◆ Exercise requirements
Reproduce verbatim the lines running from the start through the line containing "genus: Calyptrosciadium", with that line included.

# # # # # # #

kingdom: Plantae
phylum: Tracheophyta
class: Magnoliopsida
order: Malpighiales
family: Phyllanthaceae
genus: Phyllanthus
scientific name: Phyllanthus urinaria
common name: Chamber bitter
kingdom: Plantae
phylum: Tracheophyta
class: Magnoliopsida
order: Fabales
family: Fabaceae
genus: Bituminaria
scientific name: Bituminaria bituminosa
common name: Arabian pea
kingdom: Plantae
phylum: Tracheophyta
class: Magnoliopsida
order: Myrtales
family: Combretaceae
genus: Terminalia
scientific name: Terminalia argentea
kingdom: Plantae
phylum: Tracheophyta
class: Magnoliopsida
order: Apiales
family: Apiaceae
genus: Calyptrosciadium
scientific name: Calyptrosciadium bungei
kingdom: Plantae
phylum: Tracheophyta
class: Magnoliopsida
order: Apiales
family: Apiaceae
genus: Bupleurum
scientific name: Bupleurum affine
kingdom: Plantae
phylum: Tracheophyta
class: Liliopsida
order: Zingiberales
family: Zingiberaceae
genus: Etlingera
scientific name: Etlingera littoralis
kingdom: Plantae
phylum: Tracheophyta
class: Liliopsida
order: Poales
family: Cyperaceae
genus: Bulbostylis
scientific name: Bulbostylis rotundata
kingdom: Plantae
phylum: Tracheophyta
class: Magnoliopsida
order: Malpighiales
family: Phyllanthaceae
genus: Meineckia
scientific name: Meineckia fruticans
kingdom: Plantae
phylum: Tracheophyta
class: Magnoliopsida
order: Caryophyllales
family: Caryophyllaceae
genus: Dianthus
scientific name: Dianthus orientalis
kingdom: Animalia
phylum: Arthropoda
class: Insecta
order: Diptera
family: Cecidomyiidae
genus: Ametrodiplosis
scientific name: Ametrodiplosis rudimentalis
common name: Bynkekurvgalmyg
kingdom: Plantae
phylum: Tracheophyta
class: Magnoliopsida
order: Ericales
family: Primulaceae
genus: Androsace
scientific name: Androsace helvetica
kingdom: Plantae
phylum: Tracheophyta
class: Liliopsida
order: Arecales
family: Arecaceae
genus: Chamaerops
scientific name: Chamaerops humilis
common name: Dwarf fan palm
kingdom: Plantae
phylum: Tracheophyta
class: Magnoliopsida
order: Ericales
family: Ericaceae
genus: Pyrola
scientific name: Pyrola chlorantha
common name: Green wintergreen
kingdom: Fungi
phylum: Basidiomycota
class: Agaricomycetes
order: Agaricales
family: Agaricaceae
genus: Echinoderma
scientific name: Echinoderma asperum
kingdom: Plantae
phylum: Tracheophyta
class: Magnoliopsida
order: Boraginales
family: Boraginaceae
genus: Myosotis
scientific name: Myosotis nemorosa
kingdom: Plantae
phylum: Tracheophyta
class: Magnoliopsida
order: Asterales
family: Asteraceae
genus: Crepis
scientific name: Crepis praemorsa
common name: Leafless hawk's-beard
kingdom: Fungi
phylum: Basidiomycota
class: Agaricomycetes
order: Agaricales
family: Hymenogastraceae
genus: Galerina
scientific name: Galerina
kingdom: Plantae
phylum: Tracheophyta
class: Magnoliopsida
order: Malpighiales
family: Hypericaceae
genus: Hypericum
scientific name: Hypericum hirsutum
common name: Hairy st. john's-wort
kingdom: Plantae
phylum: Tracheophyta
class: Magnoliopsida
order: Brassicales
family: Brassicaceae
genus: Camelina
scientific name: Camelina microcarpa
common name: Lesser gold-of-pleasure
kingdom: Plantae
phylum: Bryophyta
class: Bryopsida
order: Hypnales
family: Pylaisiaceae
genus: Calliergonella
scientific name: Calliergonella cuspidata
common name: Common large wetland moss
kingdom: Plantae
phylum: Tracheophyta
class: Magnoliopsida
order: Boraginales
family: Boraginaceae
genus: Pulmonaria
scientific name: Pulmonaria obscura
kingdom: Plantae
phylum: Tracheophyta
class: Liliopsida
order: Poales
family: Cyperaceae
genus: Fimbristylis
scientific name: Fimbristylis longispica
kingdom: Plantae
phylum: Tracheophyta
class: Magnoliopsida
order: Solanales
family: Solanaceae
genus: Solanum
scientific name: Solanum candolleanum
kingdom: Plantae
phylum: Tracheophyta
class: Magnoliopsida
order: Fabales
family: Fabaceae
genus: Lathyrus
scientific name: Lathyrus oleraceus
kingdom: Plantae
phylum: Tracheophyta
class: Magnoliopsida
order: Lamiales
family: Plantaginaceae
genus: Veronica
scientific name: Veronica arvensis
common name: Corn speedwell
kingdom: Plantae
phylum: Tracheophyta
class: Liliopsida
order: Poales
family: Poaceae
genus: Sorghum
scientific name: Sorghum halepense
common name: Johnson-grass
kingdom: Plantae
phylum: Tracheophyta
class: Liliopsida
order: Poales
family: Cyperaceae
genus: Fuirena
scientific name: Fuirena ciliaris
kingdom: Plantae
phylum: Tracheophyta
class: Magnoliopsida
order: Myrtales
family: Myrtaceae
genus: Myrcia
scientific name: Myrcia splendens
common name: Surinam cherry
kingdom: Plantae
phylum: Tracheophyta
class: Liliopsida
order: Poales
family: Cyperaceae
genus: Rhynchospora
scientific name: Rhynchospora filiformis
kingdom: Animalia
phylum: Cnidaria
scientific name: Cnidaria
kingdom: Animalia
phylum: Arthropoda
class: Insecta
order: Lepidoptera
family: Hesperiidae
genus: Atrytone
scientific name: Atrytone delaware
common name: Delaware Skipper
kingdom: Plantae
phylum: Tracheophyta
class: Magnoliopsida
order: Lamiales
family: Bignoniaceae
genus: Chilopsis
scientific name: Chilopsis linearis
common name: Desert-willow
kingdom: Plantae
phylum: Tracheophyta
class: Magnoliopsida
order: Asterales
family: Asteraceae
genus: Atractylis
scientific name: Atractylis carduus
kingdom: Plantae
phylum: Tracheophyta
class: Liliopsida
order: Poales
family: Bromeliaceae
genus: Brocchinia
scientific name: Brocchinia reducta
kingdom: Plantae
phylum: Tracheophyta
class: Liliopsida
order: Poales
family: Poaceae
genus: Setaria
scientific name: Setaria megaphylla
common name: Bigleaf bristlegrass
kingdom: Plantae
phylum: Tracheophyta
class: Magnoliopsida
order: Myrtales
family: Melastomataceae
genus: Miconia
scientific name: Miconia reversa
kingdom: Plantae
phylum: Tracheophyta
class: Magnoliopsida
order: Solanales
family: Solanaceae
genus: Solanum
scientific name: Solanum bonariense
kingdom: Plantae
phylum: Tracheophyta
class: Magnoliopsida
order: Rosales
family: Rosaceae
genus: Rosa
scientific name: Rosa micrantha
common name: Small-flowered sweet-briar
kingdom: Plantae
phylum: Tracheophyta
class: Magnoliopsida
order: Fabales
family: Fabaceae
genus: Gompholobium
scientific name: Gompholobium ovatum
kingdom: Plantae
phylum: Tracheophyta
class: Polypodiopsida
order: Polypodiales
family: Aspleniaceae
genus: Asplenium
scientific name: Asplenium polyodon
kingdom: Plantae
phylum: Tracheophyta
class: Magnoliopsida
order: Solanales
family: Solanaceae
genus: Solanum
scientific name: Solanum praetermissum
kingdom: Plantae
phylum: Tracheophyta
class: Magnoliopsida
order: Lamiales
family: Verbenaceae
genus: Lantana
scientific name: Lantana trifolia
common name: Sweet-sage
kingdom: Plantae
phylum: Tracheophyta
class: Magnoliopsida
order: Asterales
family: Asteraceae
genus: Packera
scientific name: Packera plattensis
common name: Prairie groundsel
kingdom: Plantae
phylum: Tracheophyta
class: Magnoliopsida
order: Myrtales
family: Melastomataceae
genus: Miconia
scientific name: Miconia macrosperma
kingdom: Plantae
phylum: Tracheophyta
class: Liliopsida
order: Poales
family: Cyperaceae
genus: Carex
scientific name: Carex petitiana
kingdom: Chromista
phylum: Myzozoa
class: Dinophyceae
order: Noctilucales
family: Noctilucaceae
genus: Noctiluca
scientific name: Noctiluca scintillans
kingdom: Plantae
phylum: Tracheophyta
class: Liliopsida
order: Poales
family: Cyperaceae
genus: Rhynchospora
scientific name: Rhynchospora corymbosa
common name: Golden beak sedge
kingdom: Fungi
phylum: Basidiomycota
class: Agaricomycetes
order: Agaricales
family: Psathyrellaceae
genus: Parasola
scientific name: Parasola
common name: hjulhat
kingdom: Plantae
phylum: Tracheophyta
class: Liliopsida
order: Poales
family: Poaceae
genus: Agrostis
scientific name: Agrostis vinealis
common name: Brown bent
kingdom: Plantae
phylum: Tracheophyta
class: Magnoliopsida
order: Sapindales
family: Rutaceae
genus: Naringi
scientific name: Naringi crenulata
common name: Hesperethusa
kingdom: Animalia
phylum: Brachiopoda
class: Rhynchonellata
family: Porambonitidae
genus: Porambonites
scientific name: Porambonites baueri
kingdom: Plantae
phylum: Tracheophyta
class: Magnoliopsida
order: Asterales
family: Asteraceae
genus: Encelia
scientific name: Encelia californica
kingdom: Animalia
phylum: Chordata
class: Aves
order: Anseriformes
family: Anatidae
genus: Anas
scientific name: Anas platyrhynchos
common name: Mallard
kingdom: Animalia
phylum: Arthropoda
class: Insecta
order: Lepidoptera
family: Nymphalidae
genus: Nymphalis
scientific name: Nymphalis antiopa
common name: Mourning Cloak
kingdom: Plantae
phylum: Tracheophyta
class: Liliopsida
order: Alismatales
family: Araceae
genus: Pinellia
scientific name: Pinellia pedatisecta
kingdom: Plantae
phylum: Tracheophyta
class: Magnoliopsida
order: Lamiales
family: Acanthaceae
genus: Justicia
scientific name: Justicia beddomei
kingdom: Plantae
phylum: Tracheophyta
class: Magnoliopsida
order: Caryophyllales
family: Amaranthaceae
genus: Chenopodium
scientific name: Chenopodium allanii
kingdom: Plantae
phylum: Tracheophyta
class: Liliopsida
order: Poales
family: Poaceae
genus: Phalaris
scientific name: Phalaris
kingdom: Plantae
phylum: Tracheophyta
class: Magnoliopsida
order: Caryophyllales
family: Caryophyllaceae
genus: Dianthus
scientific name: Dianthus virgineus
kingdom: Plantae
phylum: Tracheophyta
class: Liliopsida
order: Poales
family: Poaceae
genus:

# # # # # # #

◆ Output for this exercise
kingdom: Plantae
phylum: Tracheophyta
class: Magnoliopsida
order: Malpighiales
family: Phyllanthaceae
genus: Phyllanthus
scientific name: Phyllanthus urinaria
common name: Chamber bitter
kingdom: Plantae
phylum: Tracheophyta
class: Magnoliopsida
order: Fabales
family: Fabaceae
genus: Bituminaria
scientific name: Bituminaria bituminosa
common name: Arabian pea
kingdom: Plantae
phylum: Tracheophyta
class: Magnoliopsida
order: Myrtales
family: Combretaceae
genus: Terminalia
scientific name: Terminalia argentea
kingdom: Plantae
phylum: Tracheophyta
class: Magnoliopsida
order: Apiales
family: Apiaceae
genus: Calyptrosciadium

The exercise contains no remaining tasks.